Universität Zürich will den Datenschutz verbessern

Die Universität Zürich will einen Datenschutzdelegierten einsetzen, der künftig für den gesetzes- und reglementskonformen Umgang mit personenbezogenen Daten sorgen soll. Zudem wird sie Richtlinien für den Umgang mit personenbezogenen und anderen Daten erlassen. Die UZH bedauert, dass sie die Verhältnismässigkeit der Herausgabe von Telefon- und E-Mail-Verkehrsdaten anlässlich eines Strafverfahrens wegen Amtsgeheimnisverletzung nicht sorgfältiger geprüft hat. Sie entschuldigt sich dafür bei ihren Studierenden, Mitarbeitenden und den Betroffenen externer Institutionen.

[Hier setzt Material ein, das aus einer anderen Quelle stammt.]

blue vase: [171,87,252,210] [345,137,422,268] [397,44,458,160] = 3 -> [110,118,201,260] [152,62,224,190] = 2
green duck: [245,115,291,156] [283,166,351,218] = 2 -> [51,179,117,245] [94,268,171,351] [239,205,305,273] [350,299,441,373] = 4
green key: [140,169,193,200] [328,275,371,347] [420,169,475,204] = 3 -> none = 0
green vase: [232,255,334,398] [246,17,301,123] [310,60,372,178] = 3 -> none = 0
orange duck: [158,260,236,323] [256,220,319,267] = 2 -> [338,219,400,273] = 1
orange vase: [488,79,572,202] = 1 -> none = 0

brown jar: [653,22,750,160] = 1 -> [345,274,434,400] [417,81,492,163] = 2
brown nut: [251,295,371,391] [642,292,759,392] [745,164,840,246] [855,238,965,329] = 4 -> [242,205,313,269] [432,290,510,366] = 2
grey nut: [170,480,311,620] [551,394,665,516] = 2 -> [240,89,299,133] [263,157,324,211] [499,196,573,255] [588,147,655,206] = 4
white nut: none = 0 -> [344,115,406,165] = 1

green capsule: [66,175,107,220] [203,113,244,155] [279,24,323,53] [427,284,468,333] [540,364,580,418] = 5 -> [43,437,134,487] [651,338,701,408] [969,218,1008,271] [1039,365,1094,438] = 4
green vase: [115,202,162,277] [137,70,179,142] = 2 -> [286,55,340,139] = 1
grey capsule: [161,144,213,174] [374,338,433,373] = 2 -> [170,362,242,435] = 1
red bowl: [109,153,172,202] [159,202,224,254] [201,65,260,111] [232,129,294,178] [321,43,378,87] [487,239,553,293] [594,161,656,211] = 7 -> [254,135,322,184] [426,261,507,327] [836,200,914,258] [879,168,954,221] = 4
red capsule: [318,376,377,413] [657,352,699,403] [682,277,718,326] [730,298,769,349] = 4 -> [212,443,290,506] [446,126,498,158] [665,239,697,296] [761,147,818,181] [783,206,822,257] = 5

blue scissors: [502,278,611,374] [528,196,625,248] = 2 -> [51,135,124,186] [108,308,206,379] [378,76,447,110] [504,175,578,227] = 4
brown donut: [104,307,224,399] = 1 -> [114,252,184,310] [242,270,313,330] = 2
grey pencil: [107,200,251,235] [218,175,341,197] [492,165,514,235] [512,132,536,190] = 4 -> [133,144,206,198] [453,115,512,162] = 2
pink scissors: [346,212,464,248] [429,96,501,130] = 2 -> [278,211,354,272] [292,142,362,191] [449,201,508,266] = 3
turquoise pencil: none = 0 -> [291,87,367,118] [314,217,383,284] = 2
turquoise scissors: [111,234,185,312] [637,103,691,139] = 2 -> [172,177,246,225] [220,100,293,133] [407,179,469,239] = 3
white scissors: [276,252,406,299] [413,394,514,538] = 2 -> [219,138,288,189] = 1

Die Universität Zürich hat den heute vorgestellten Bericht des kantonalen Datenschutzbeauftragten über die Datenbekanntgabe an die Staatsanwaltschaft des Kantons Zürich zur Kenntnis genommen. Nach dessen Einschätzung verstiessen die Bearbeitung von Telefon- und E-Mail-Verkehrsdaten, die Herausgabe dieser Verkehrsdaten, die Herausgabe von Inhalten von E-Mails sowie der Datenbank «Akademische Berichte» samt deren Zugriffslogs gegen das Informations- und Datenschutzgesetz (IDG). Die Universität Zürich hatte diese Daten im Rahmen des Strafverfahrens wegen Amtsgeheimnisverletzung auf Ersuchen der Staatsanwaltschaft des Kantons Zürich in den Jahren 2012 und 2013 geliefert. Die UZH hatte dabei die gesetzliche Mitwirkungspflicht bei der Strafverfolgung höher gewichtet als die Bestimmungen des Informations- und Datenschutzgesetzes. Im Gegensatz zum Datenschutzdelegierten kommt auch das ebenfalls heute veröffentlichte Rechtsgutachten, das der Universitätsrat in Auftrag gegeben hatte, zum Schluss, dass die Aufforderung der Staatsanwaltschaft für die UZH verbindlich war und stützt damit die Universität. Ob die Bearbeitung und Herausgabe dieser Daten deshalb tatsächlich rechtswidrig waren, wird das Bezirksgericht im Laufe des Strafverfahrens klären müssen.

Für die Universitätsleitung steht aber ausser Zweifel fest, dass die Universität sensibler mit Personendaten hätte umgehen und die Verhältnismässigkeit der Datenherausgabe sorgfältiger hätte prüfen müssen. Für diese Fehleinschätzung entschuldigt sie sich in aller Form bei ihren Studierenden, den Mitarbeitenden und den betroffenen externen Stellen und assoziierten Instituten.

Damit sich ein solcher Vorgang nicht wiederholt, hat die Universitätsleitung sofort nachdem die Herausgabe der Daten im November 2013 bekannt wurde, reagiert und eine Arbeitsgruppe Datenschutz eingesetzt. Diese Arbeitsgruppe hat als Sofortmassnahme provisorische Richtlinien für den Umgang mit Daten an der UZH ausgearbeitet, die umgehend in Kraft gesetzt wurden. Inzwischen hat die Arbeitsgruppe umfassende Richtlinien vorgelegt, die universitätsintern bis Ende November in eine Vernehmlassung geschickt werden. Zentraler Punkt der Richtlinien ist die Schaffung einer Stelle eines oder einer Datenschutzdelegierten. Dieser oder diese soll für einen gesetzes- und regelkonformen Umgang mit Personendaten an der UZH sorgen. Die Universitätsleitung hat am 2. Juli 2014 entschieden, dass die Stelle so schnell als möglich ausgeschrieben wird. Zudem wird untersucht, ob zusätzliche Rechtsgrundlagen für nicht personenbezogene Daten, den Einsatz von Informatikmitteln und die Geheimhaltung erarbeitet werden müssen.